I’ve decided to write a series of reviews entitled “Downer Cinema” showcasing films that at the core are very good and even great but are some of the most depressing films ever to see the light of day. These films find yourself saying, “That was a great movie! I never need to see that movie again!”

“Affliction” is a movie I saw on video upon it’s initial release in 1997. It’s a film of unrelenting power that when I would be surfing the cable movie channels years later and see that it was showing I would quickly blip to the next channel. I couldn’t bare to even see one frame without feeling I needed to freebase some Zoloft.

In so making this summation of this movie you’re probably wondering , if this film was so goddamned unbearable then why recommend it for other people to endure and suffer the same fate? Because unlike other movies around at that time Affliction felt authentic while other movies like Kids and anything by Atom Egoyan , except The Sweet Hereafter, which coincidentally, is also based on a Russell Banks story, rang hollow. Affliction boldly stays true to it’s downward spiral.

Affliction tells the story of Wade Whitehouse (Nick Nolte) a faded small town hero who is a paper policeman, a lackey for a prominent businessman who practically owns the town and has everyone on his payroll. When another wealthy man dies mysteriously in a hunting accident, It triggers in Wade a sense of purpose to solve the crime that ultimately shows how truly lost and adrift he is in his own life.

Writer/Director Paul Schrader is on familiar ground here, examining the damnation of the pained male psyche that he has explored in countless films he has either written or directed such as Taxi Driver, Raging Bull, Hardcore and Blue Collar. Affliction is perhaps one of his best screenplays and by far the best directed of his films. His script has the perfect mix of his observational style and Banks’ tranquil fatalism. Schrader constructs Wades’ downfall like a Greek tragedy. The sins of the past culminate in the present leading to his doomed destiny of being a slightly gentler version of his monster of a father.

This is where the violent need for Prozac kicks in. Schrader boldly explores the path that most men find unbearable, the path of examination, the Freudian gobbledygook that makes men so emotionally disconnected. Schrader explores this deftly, and precisely making us feel empathy and disgust for Wade.

Affliction is bereft of Schrader’s usual cold disdain for his characters, a distancing he uses in his writing that has tripped him up in his prior films. He dares to be in the skin of Wade Whitehouse.

The film is anchored by the best performance of Nick Nolte’s career. Nolte, whose willingness to break free from his leading man pigeon hole from his early career has made some of his later film and acting choices arch and over the top. Here his fearlessness is warranted bringing a brave truth to his performance.

James Coburn, in one of his last performances, finally got to show his subtle genius in a showy role as Wade’s horrible father so well in fact, that it garnered him an Oscar. Sissy Spacek, Willem Dafoe, and the woefully underused Mary Beth Hurt round out the pitch perfect cast.
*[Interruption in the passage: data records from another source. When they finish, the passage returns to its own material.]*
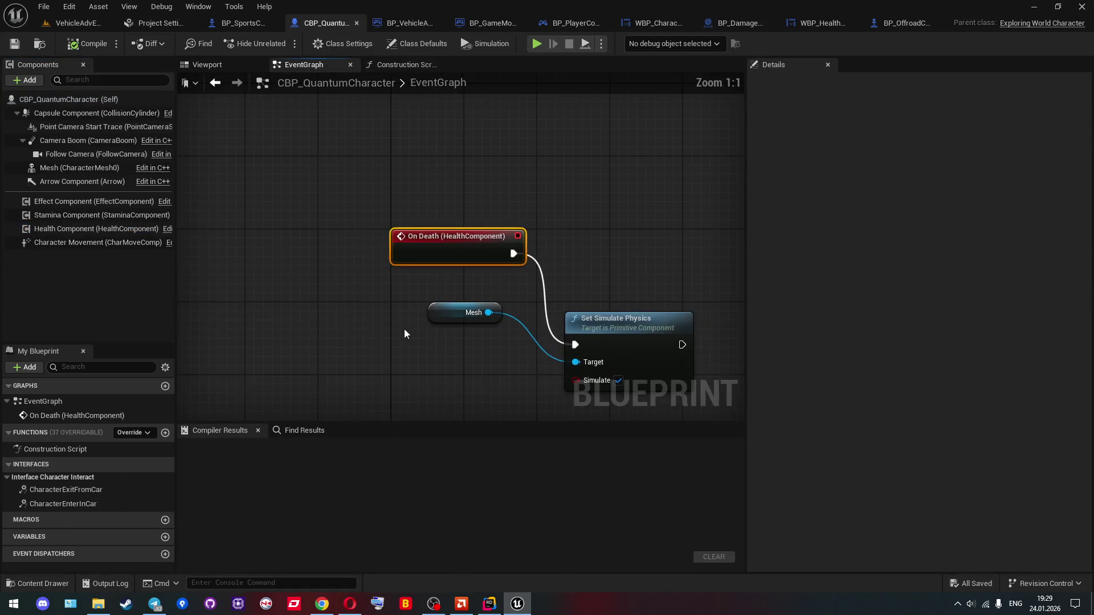
pyautogui.moveTo(398, 329)
pyautogui.mouseDown()
pyautogui.moveTo(273, 249)
pyautogui.moveTo(252, 272)
pyautogui.mouseUp()
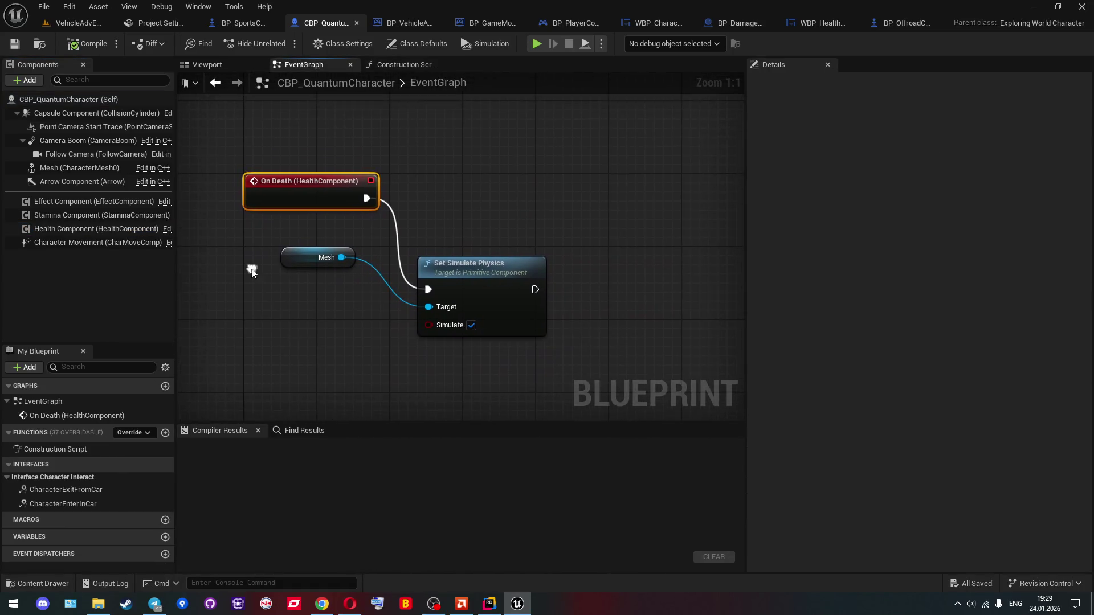
pyautogui.rightClick(292, 190)
pyautogui.click(422, 246)
pyautogui.moveTo(446, 261)
pyautogui.mouseDown()
pyautogui.moveTo(442, 174)
pyautogui.moveTo(428, 170)
pyautogui.mouseUp()
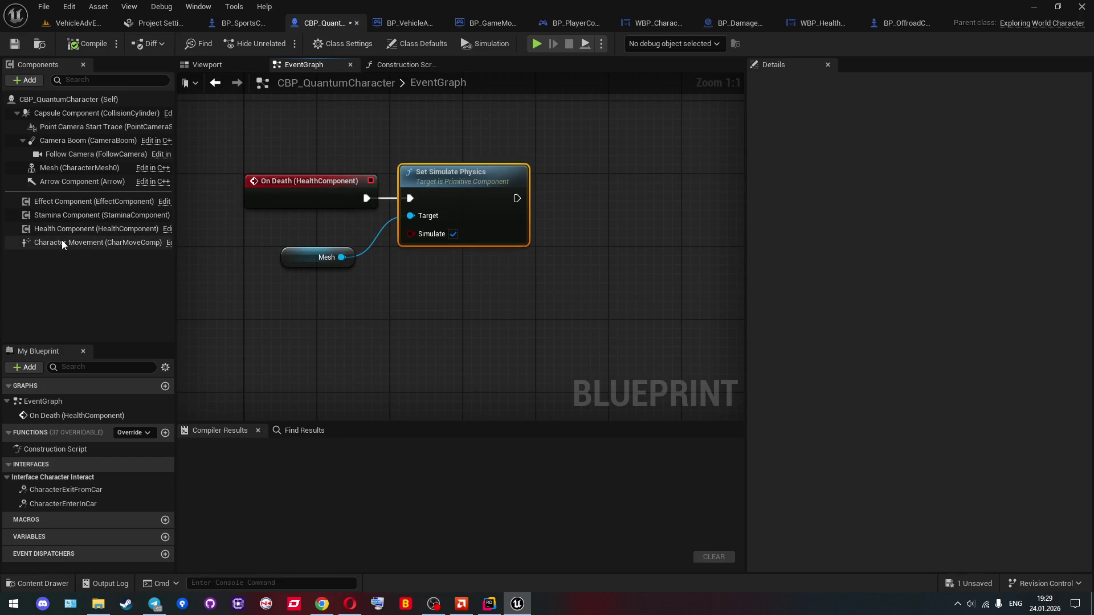
# Step: Add Character Movement's Disable Movement after Set Simulate Physics and compile the Blueprint
pyautogui.moveTo(61, 240)
pyautogui.mouseDown()
pyautogui.moveTo(220, 282)
pyautogui.moveTo(415, 312)
pyautogui.moveTo(552, 299)
pyautogui.mouseUp()
pyautogui.write('disable')
pyautogui.press('Return')
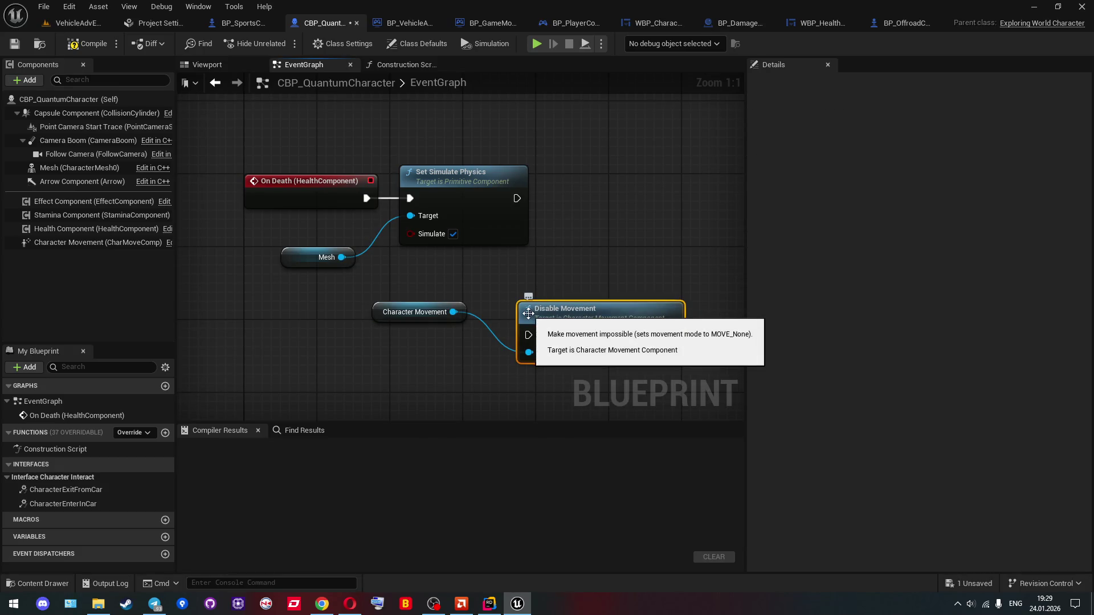
pyautogui.moveTo(528, 335); pyautogui.dragTo(517, 198)
pyautogui.click(91, 44)
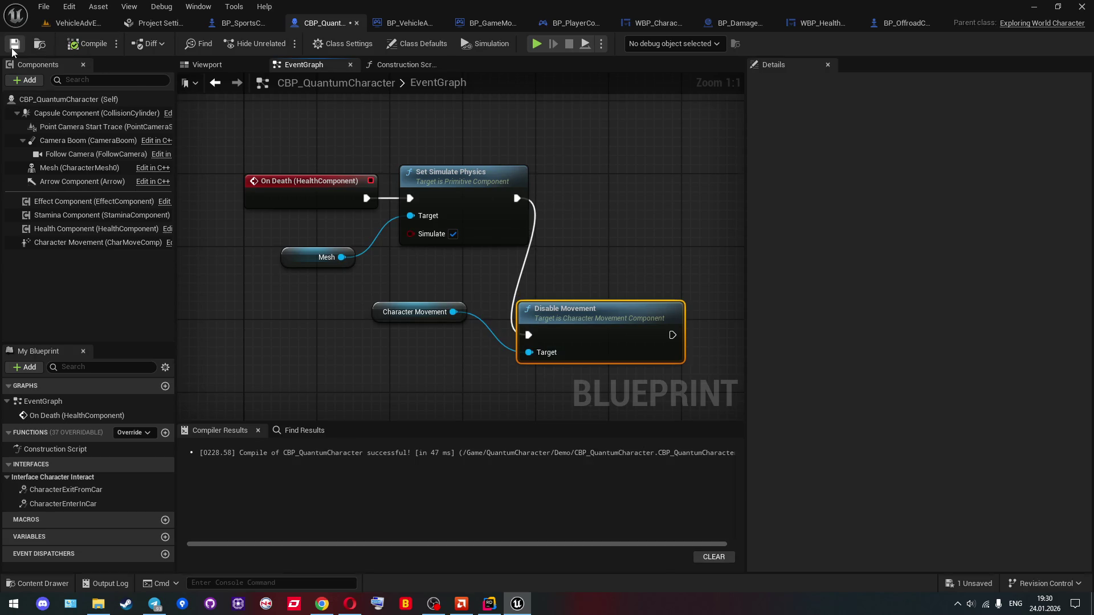
pyautogui.click(60, 27)
# Step: Play-test with two clients, walking Client 1 into the red damage zone until death, then end
pyautogui.click(283, 44)
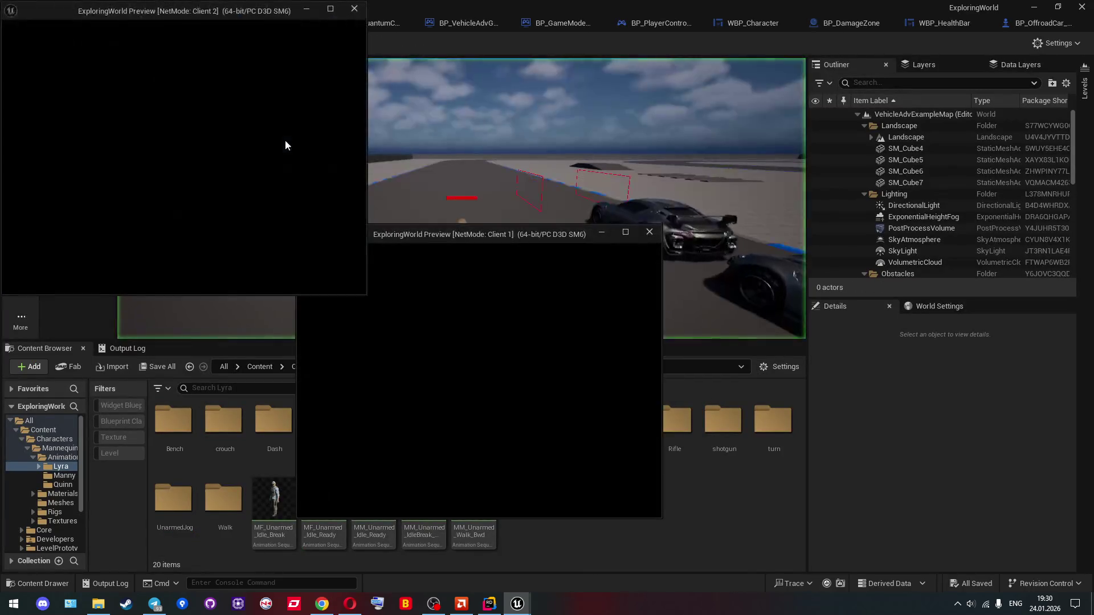
pyautogui.click(408, 261)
Affliction is no lightweight trifle, but it isn’t heavy-handed in tone as the narrative suggests. It explores themes such as murder, and addiction with an unnerving view that is intimate rather than showy which made it disturbing upon first viewing but that intimacy is what gives Affliction the density of a novel and the cinematic scope of watching an ordinary man lose his soul. Party On!